TEXT EXTRACT:
^^^^^^^^
In the MSA block (Fig. 4c), instead of dealing with d-dimensional Queries, Keys and Values, we split them into h parallel heads and measure the self attention (Fig. 4d) metric on these heads independently. Finally, after finding the corresponding results for each head, we concatenate them to obtain the d-dimensional vectors of patches. As indicated in Fig. 4b, residual paths from the encoder’s input to the output of the MSA block are employed to avoid the gradient vanishing problem. The formulations for the above explanations are as follows

$$\begin{aligned} z^{'}_l= & {} MSA(LayerNorm(z_{l-1})) + z_{l-1}, \end{aligned}$$
(4)
$$\begin{aligned} z_l= & {} MLP(LayerNorm(z^{'}_{l})) + z^{'}_{l}, \end{aligned}$$
(5)

where \(z_l\) is the lth transformer layer’s output and \(l=1,\dots , L\). The final output of the transformer encoder is given by

$$\begin{aligned} z_L= \left[ z^{p}_{L0}; z^{p}_{L1}; \dots ; z^{p}_{LN}\right] , \end{aligned}$$
(6)

where \(z^{p}_{Li}\) is the final layer’s output corresponding to the \(i^{th}\) patch and \(i=1,\dots , N\). As mentioned before, among all the above vector of patches, the \(z^{p}_{L0}\) vector matching the class token is chosen for gesture classification. Authors in48 claim that the learned features in the sequence of patches will eventually be included in the class token, which has a decisive role in predicting the model’s output. Therefore, \(z^{p}_{L0}\) is passed to a linear layer which outputs the predicted gesture’s label as

$$\begin{aligned} y_{\text {predicted}} = Linear\left( z^{p}_{L0}\right) . \end{aligned}$$
(7)
^^^^^^^^
RECORDED INFORMATION:
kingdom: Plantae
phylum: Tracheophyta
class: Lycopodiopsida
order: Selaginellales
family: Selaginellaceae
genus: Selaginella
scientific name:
^^^^^^^^
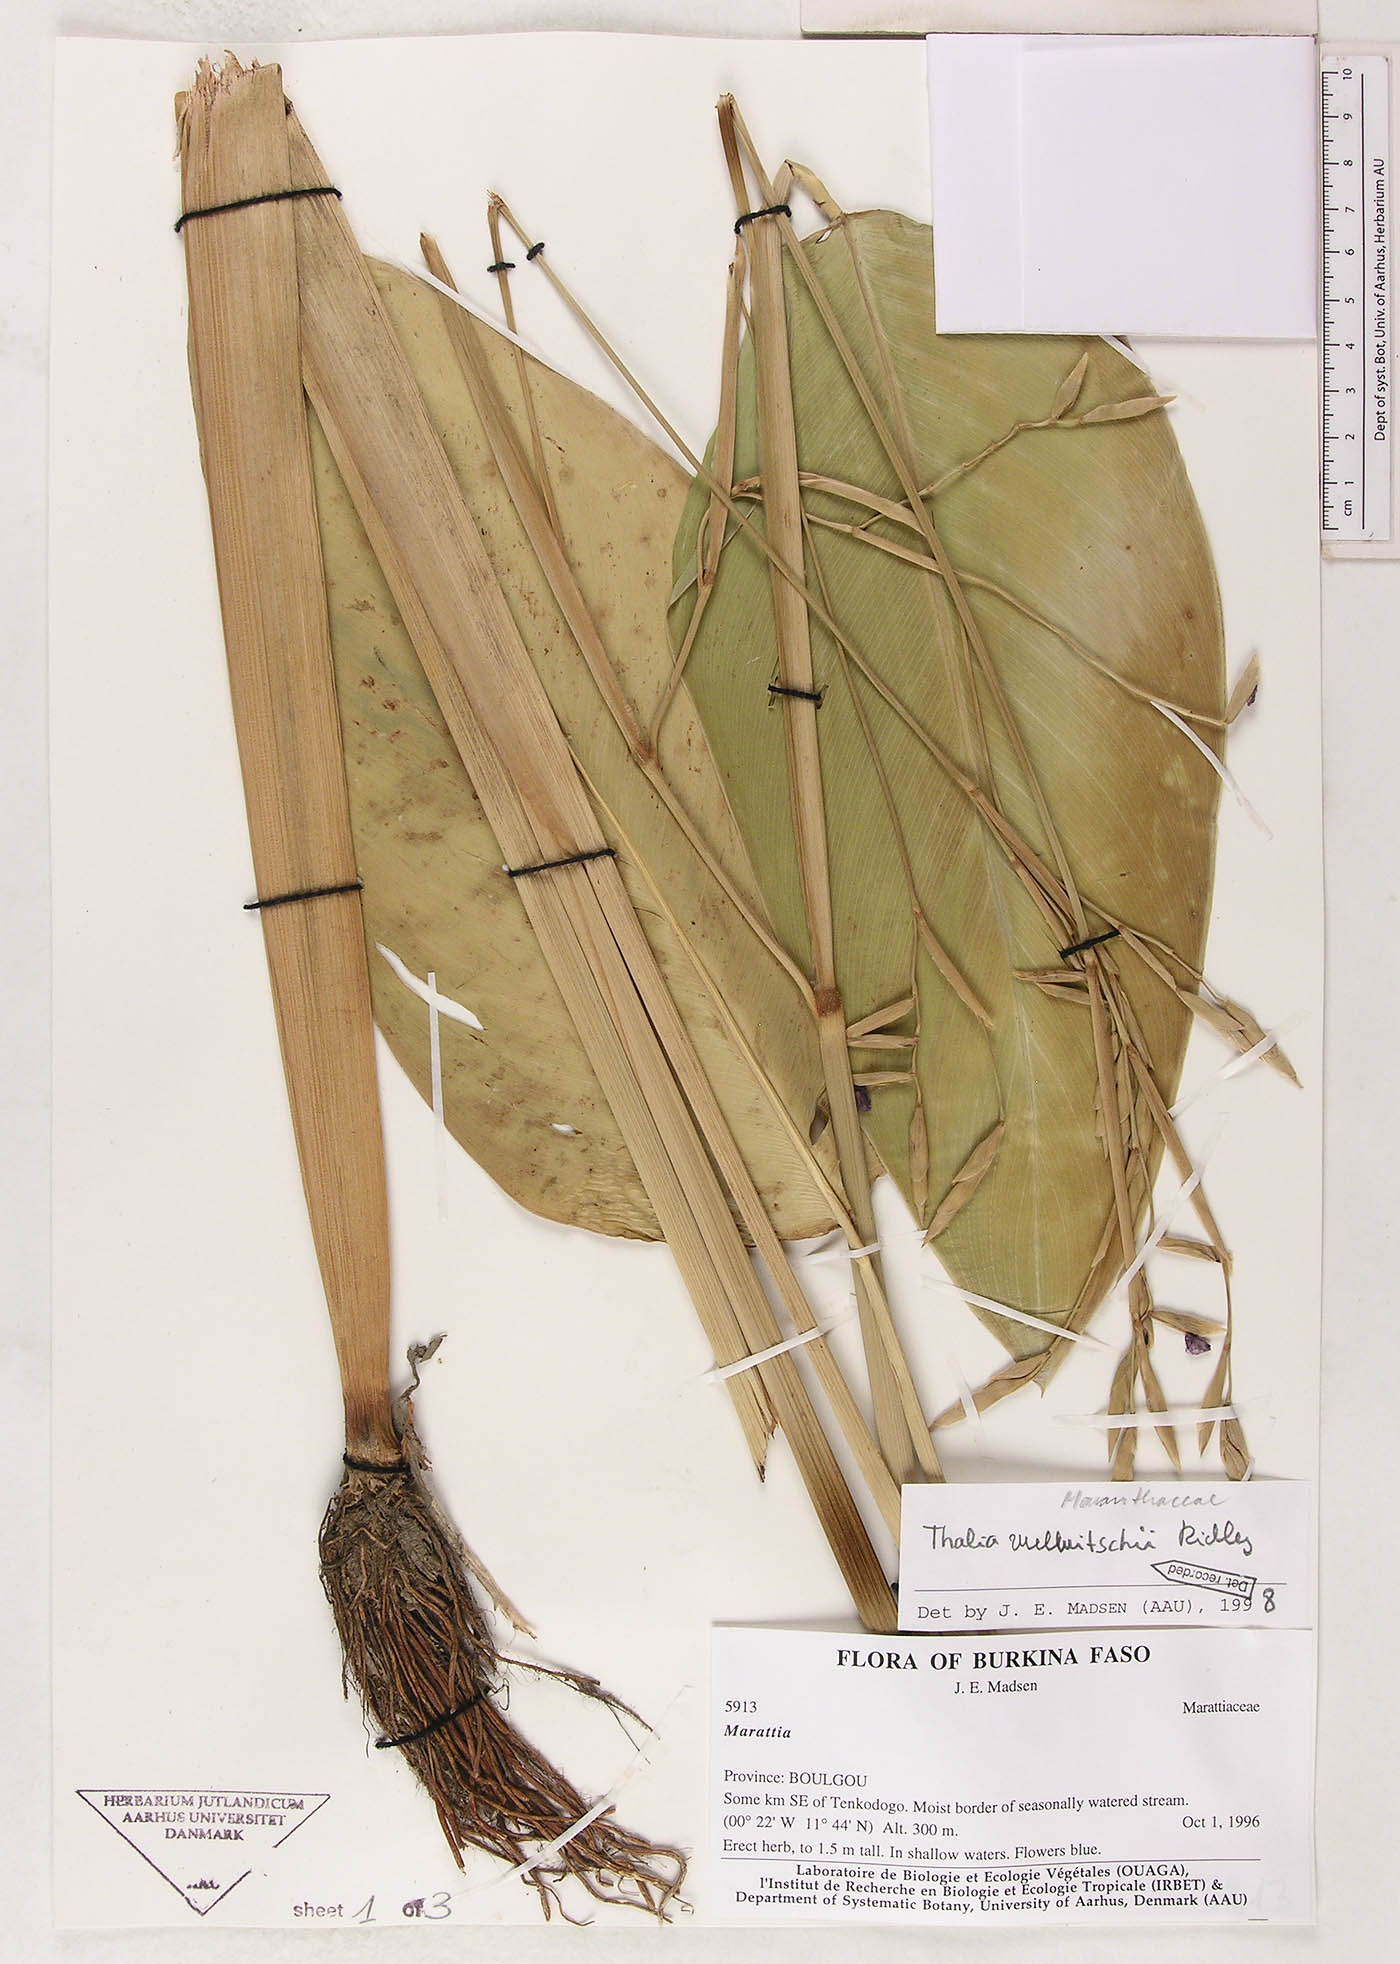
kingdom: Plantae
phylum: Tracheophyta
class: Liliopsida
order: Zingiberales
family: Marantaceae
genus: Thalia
^^^^^^^^
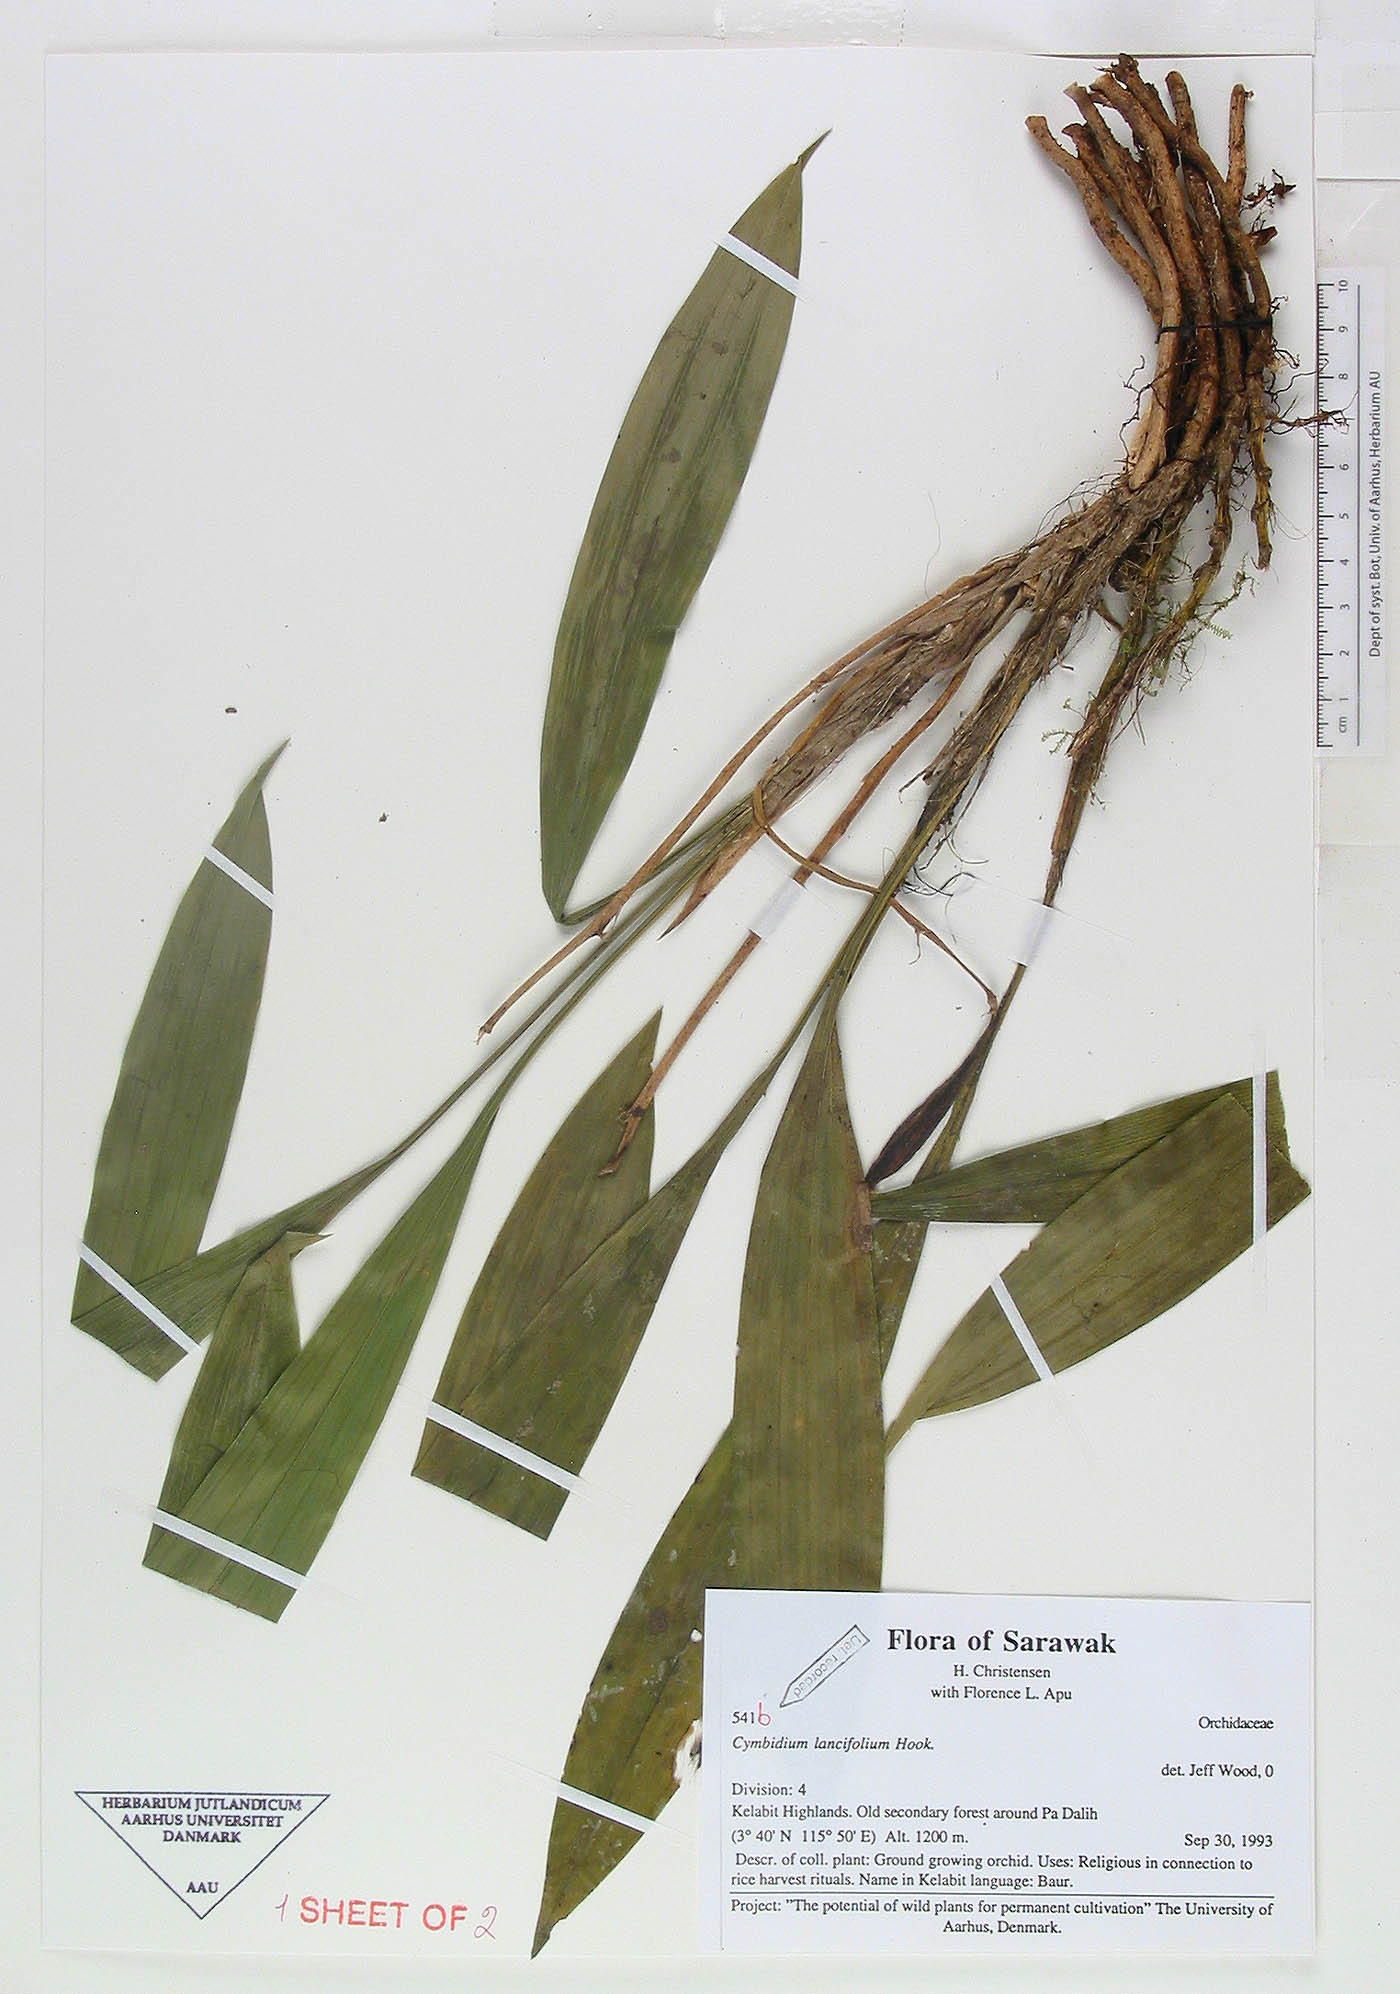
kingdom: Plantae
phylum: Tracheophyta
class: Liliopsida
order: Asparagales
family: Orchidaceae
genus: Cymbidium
^^^^^^^^
TASKS FOR THIS EXERCISE:
1. According to the transformer encoder excerpt, what problem are the residual paths from the encoder's input to the output of the MSA block meant to avoid?
2. List every equation number that the transformer encoder excerpt assigns to its formulas.
3. Summarize the transformer encoder excerpt in two sentences.
None of the tasks make any use of the items.

FULL ANSWERS:
1. The gradient vanishing problem.

2. (4), (5), (6), (7)

3. In the MSA block, Queries, Keys and Values are split into h parallel heads whose self-attention results are concatenated into d-dimensional patch vectors, and residual paths are used to avoid the gradient vanishing problem. From the encoder's final output, the vector matching the class token is chosen and passed to a linear layer that outputs the predicted gesture's label.